Не случайно сохранилась традиция, возводящая родословную рабби Элиэзера к Моше-рабейну. Подобно Моше-рабейну, личность рабби Элиэзера была всеобъемлющей. Он вмещал всю Тору целиком, во всех прошедших и грядущих поколениях, Тору единую и целостную, совершенную в своей чистоте и незамутненности. Дотрагиваться до такой Торы не следовало, подвергать ее пересмотру или слишком много дискутировать о ней также не подобало. Аргументы и споры лишь вредят чистой, неприкосновенной в своей полноте традиции самой Торы15. Источник необыкновенного преклонения перед рабби Элиэзером — сама Тора. Рабби Элиэзер отождествляется с ней, его единение с Торой граничит с полным слиянием. Предание гласит, что Ѓалаха следует мнению рабби Иеѓошуа лишь в этом мире. В мире грядущем она будет следовать мнению рабби Элиэзера. Подход рабби Иеѓошуа — прагматичный и человечный — отвечает нуждам того мира, в котором мы живем. В то же время чистую, возвышенную, совершенную Тору, которую исповедовал рабби Элиэзер — Элиэзер Великий — дано воплотить лишь после прихода Мессии.
Элиша бен Абуя
В талмудической литературе упоминание этого имени не сопровождается почетным титулом рабби. Более того: человек, о котором пойдет речь, вообще не появляется в ней под своим настоящим именем; он фигурирует под кличкой Ахер — чужой, другой. Личность Элиши бен Абуи в определенном смысле олицетворяет трагедию мудрецов мишнаитского периода. Этот человек был одним из выдающихся законоучителей своего поколения. Корни его учения пронизывали всю толщу еврейской традиции, они уходили в самые недра еврейского бытия. Он был не только мудрецом, но и весьма влиятельной личностью. По сути, Элиша бен Абуя один стоил целого
Как понять его? Как осмыслить судьбу незаурядного человека, чье величие в Израиле померкло? Эти вопросы мучили современников Элиши бен Абуи и еще долго волновали потомков.

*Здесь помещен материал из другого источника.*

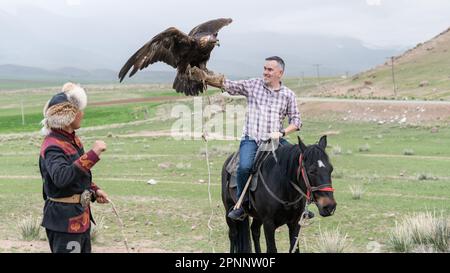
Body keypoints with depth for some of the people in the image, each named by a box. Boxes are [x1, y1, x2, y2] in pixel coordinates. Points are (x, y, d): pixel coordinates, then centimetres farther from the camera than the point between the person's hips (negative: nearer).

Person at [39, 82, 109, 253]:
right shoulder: (53, 146, -21)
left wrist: (94, 190, 6)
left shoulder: (72, 139, 9)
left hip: (81, 216, 10)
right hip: (64, 220, -10)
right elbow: (60, 177, -38)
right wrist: (92, 155, -38)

История жизни Элиши бен Абуи, рассказанная им самим, [1] говорит о том, что уже началу его жизненного пути была присуща раздвоенность. Элиша родился в Иерусалиме и рос в наполовину ассимилированной, по понятиям тех дней, семье. Рассказывая о своем обрезании, он отмечает, что торжество ознаменовалось роскошным пиршеством и плясками. И то и другое было заимствовано из чуждой культуры. Ясно также и то, что гостей мало занимал смысл заповеди, собравшей их за пиршественными столами. Не ради ее исполнения пришли они в дом Абуи. Но поскольку обрезание — все же обычай еврейский, на церемонию были приглашены несколько видных мудрецов. И пока гости предавались чревоугодию и необузданному веселью, мудрецы уселись в уголке и занялись Торой. И хотя они стремились не бросаться в глаза, мудрецы, по словам Элиши, произвели столь сильное впечатление на его отца, что тот решил обучить сына Торе. Это решение означало крутой поворот в будущей судьбе Элиши: вместо того, чтобы преумножать состояние семьи, занимаясь делами, ему предстояло теперь посвятить себя учению. Однако не следует забывать, что детство его протекало в кругу семьи, питавшейся не из одного чистого родника еврейской культуры…
Интерес Элиши бен Абуи к эллинистической культуре, как говорит об этом Талмуд — греческие песни не сходили у него с уст [2] — был плодом двойственного воспитания, полученного дома. С одной стороны, он был мудрецом, постигающим Тору в доме учения. С другой — оставался знатным иерусалимцем, образованным в эллинистическом духе. Похоже, что ни в один период своей жизни Элиша не был готов отказаться ни от того, ни от другого своего лица. Однако большую часть сил и времени он посвящал миру Торы.